The true crime genre has been a cornerstone of the podcast market for many years now, and we may well see an increase in newsletters about cold cases, wife murders, or gang rackets. Unfortunately, this form can easily be imitated by ChatGPT, which can pull information from Wikipedia and other websites and stitch together stories that seem intense.
4. An artificial intelligence scammer sneaks into print.
ChatGPT brings me to the next item on my list. In September, Nicholas Huynh-Brown, a Toronto-based journalist and editor Locallaunched an open call for stories about healthcare privatization in Canada. One of the best offers he received came from Victoria Goldie, a freelancer who boasted a resume of publications that would intrigue any editor at a small but prestigious publication such as Local. Through some simple due diligence, Huynh-Brown discovered that Goldie had been making up quotes in previous articles—sometimes from people who didn't seem to exist—and concluded that she likely used AI to write not only her articles, but also her presentation. Apparently she did not live in Toronto as she claimed when she told her story to Huynh-Brown. In her other work she cheated.
Goldie appears to have been duped by a long list of publications; That Guardian, LiveAnd Journal of the Law Society of Scotland all the retracted articles she wrote for them. I don't think the editors in these places were naive, and I don't think they made obvious mistakes that reflect widespread incompetence in the industry. And that doesn't necessarily herald a flood of AI freelancers scamming editors around the world, mostly because journalism pays terribly and there are better things to do. But we are approaching a time when it will be difficult to distinguish the daily news feed generated by people from the news generated by a large language model. What happens if this line is crossed?
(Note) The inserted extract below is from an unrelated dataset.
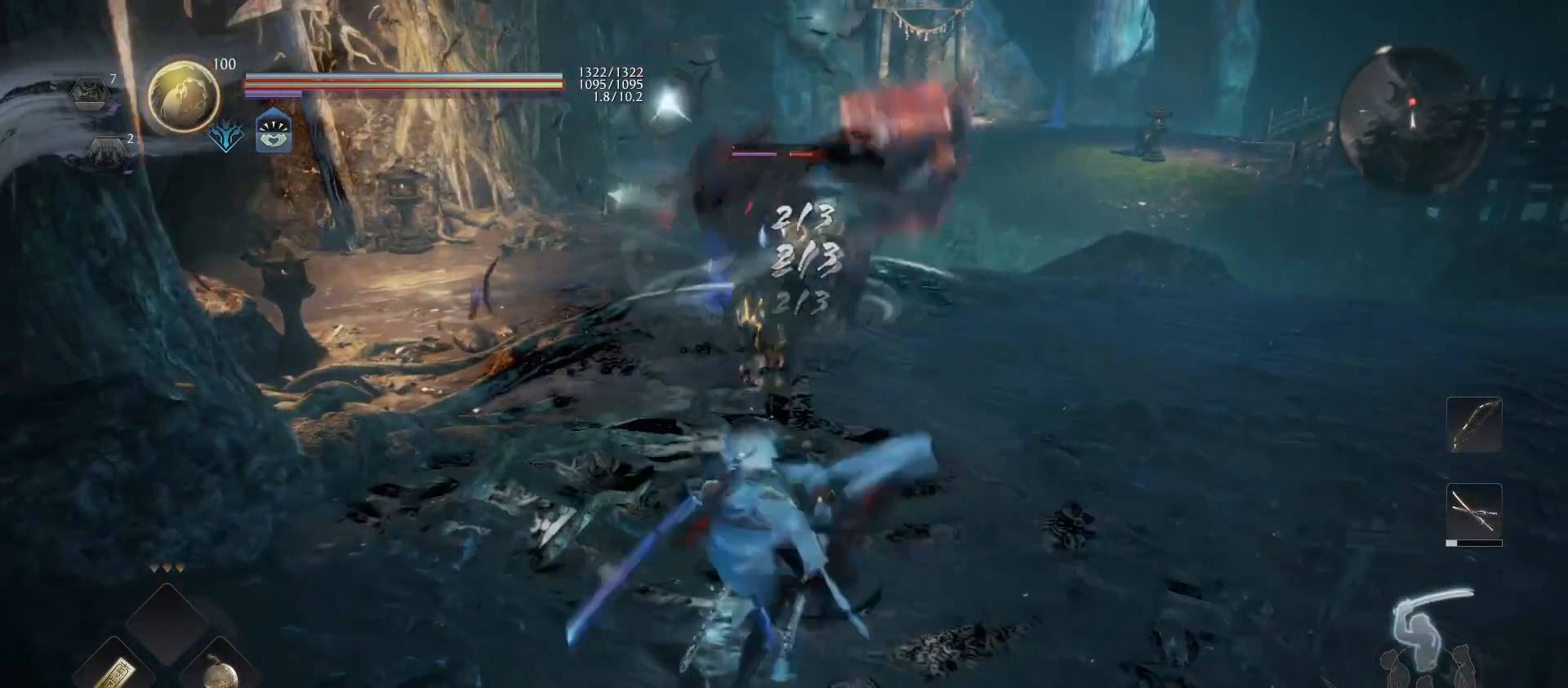
{"buttons": [], "left_stick": "down", "right_stick": "center", "events": [[33, "SQUARE", "up"], [133, "SQUARE", "down"], [300, "SQUARE", "up"], [400, "left_stick", "right"], [500, "left_stick", "down"]]}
Or perhaps the troubled and financially strapped media industry will simply deliberately cross that Rubicon. Last week Washington Mail launched an audio product called Your personal podcastwhich will allow users to create a daily news summary. According to internal emailusers will be able to select their own hosts, select areas of interest, and even “ask questions using our Ask the Post AI technology.” Presumably, these answers will come from the newspaper's own reporters and stories, but when you replace the news-gathering names and faces with a soothing robotic voice, how will readers and listeners think about the news?
3. Streamers have an incentive to talk about politics
I've already written a lot about this this year, so I'll keep it short: streaming, like all disaggregated social media phenomena, is much less democratic and independent than it might seem. The algorithm is the great determinant of success and failure, and people who are always trying to unravel its secrets end up doing the same thing. Last year we saw what I will call, using a term coined on the Internet, “political maximization.” Content creators such as Adin Ross and the Nelk Boys, who have only recently shown an interest in politics, started talking about the news— first of all, about the Gaza Strip. I believe many of these people will stop talking about Palestine and politics once the algorithms change; anyway, considering the impact that these new media forms have on young people in particular, it would not be surprising if this switch were turned on during every major election cycle.
2. News traffic continues to decline
Northwestern University's Medill School of Journalism released its report in October. annual report about the state of local news. According to the report, monthly page views of the country's 100 largest newspapers have fallen by forty-five percent over the past four years. The rest of the statistics in the report are no better. Quantity “desert news“, defined as areas that lack consistent local reporting, continued to grow as more than one hundred and thirty newspapers closed in 2025, about the same number as closed the year before.
No one seems to have a clear plan for what to do with all this. Of course, no one seems to know how to meet the need for local news, despite numerous efforts that have had varying degrees of success. One possibility is that there is less demand for local news than journalists would like to believe, and that we now live in a world in which people care most about news about Donald Trump. But I think the public is a little tired of the endless coverage of Trump at this point, and that people will support the efforts of local news outlets who try to meet them somewhere on their regular tours, via the Internet.